GRADE: Quantifying Sample Diversity in Text-to-Image Models
This work addresses the issue of low diversity in text-to-image models for researchers and developers, highlighting homogeneity and default behaviors as incremental insights into model limitations.
The authors tackled the problem of quantifying sample diversity in text-to-image models by introducing GRADE, an automatic method that uses large language models and visual question-answering to measure diversity via entropy, revealing limited variation in 12 models over 720K images, with stronger models showing deterioration and default behaviors like 98% of cookies being round.

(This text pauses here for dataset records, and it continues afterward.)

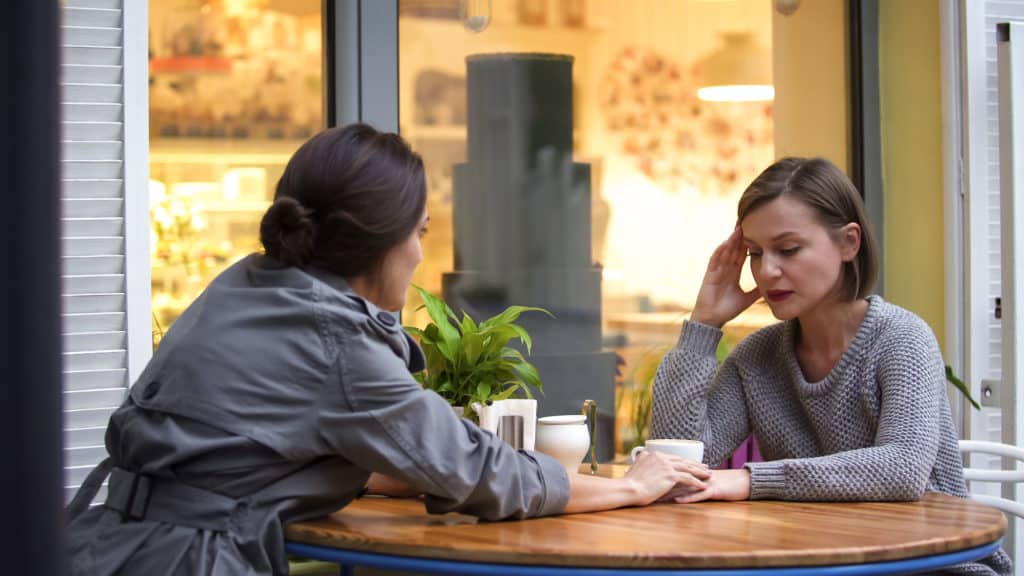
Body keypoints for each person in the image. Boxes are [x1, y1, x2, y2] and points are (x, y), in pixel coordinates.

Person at [65, 124, 709, 576]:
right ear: (385, 241)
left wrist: (403, 466)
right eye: (421, 231)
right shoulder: (340, 345)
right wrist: (632, 485)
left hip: (103, 542)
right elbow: (489, 475)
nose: (424, 252)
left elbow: (254, 443)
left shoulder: (245, 283)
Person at [649, 157, 1011, 575]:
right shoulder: (757, 358)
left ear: (848, 243)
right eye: (754, 253)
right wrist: (704, 323)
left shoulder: (902, 339)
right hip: (822, 565)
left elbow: (902, 469)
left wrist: (752, 480)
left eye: (788, 249)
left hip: (933, 569)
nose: (766, 271)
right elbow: (678, 465)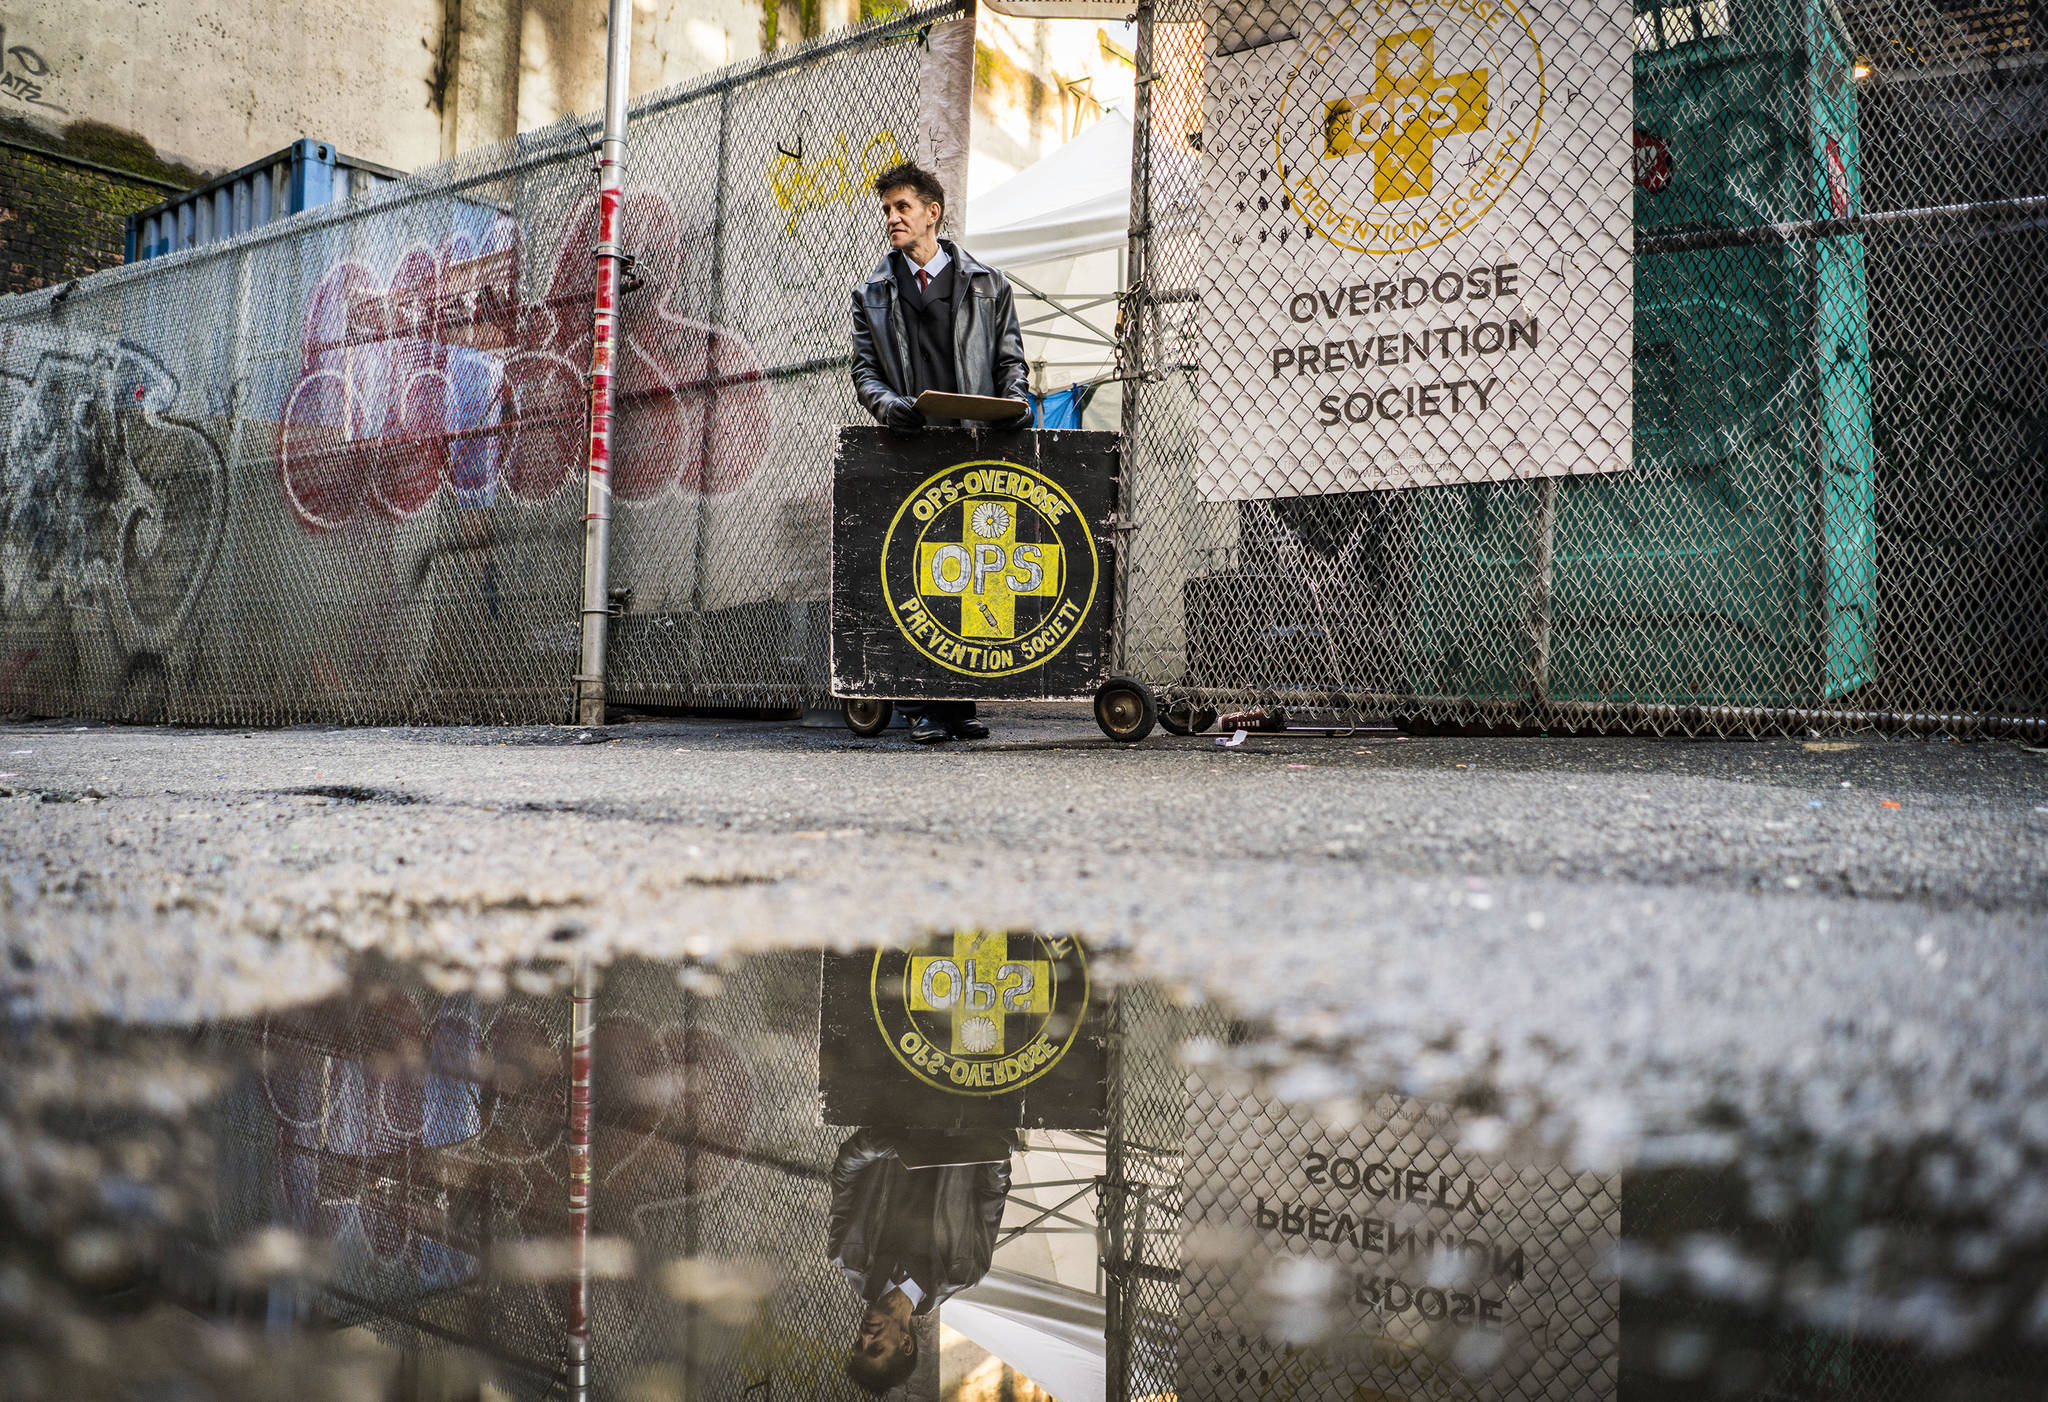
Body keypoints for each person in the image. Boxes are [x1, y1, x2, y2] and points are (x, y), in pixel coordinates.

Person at [850, 159, 1031, 745]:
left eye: (903, 208)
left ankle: (958, 703)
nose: (892, 219)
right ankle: (920, 705)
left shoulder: (988, 284)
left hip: (973, 443)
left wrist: (1014, 405)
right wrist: (887, 407)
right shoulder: (872, 292)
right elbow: (864, 371)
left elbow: (1010, 360)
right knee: (915, 569)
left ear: (934, 213)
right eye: (887, 210)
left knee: (977, 567)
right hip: (910, 443)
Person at [828, 1127, 1015, 1394]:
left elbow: (844, 1175)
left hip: (897, 1113)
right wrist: (996, 1149)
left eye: (859, 1345)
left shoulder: (848, 1254)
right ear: (906, 1344)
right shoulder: (965, 1270)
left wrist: (882, 1144)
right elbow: (992, 1191)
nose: (866, 1336)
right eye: (876, 1348)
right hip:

We introduce GRADE, an automatic method for quantifying sample diversity in text-to-image models. Our method leverages the world knowledge embedded in large language models and visual question-answering systems to identify relevant concept-specific axes of diversity (e.g., ``shape'' for the concept ``cookie''). It then estimates frequency distributions of concepts and their attributes and quantifies diversity using entropy. We use GRADE to measure the diversity of 12 models over a total of 720K images, revealing that all models display limited variation, with clear deterioration in stronger models. Further, we find that models often exhibit default behaviors, a phenomenon where a model consistently generates concepts with the same attributes (e.g., 98% of the cookies are round). Lastly, we show that a key reason for low diversity is underspecified captions in training data. Our work proposes an automatic, semantically-driven approach to measure sample diversity and highlights the stunning homogeneity in text-to-image models.